**Assignment**
Select from the data all lines with the word "hand".

(Entries taken from a collection)
==*==

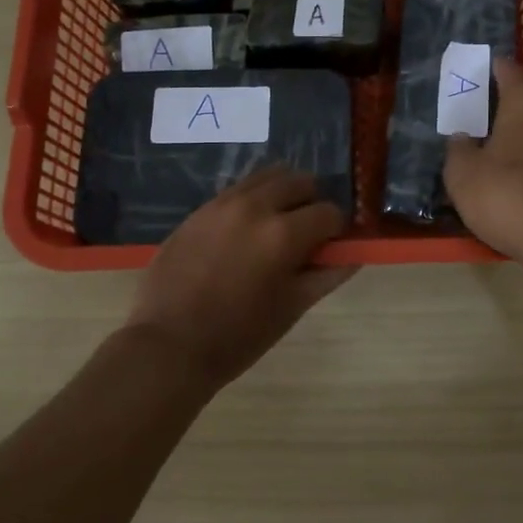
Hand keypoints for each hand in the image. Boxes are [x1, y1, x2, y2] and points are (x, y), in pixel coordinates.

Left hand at [125, 168, 355, 388]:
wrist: (168, 345)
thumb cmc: (239, 336)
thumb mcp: (291, 308)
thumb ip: (327, 275)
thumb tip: (353, 255)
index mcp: (283, 233)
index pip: (329, 212)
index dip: (336, 231)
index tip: (329, 248)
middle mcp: (255, 206)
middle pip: (300, 181)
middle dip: (311, 203)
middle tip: (305, 235)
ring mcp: (222, 204)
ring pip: (266, 177)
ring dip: (281, 195)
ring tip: (275, 228)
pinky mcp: (198, 210)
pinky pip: (236, 191)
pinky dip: (252, 202)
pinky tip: (244, 234)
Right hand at [443, 57, 522, 261]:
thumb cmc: (508, 196)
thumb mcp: (463, 174)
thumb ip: (458, 149)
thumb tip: (462, 136)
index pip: (508, 71)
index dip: (490, 69)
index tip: (475, 71)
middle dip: (503, 108)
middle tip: (476, 119)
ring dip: (520, 139)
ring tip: (492, 153)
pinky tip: (516, 181)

==*==

**Output of the task**
Hand keypoints for each hand in the image. Boxes are [x1, y1, x2, y2] and points are (x, y), in pixel coordinates.
Left hand at [125, 168, 355, 388]:
Right hand at [443, 57, 522, 261]:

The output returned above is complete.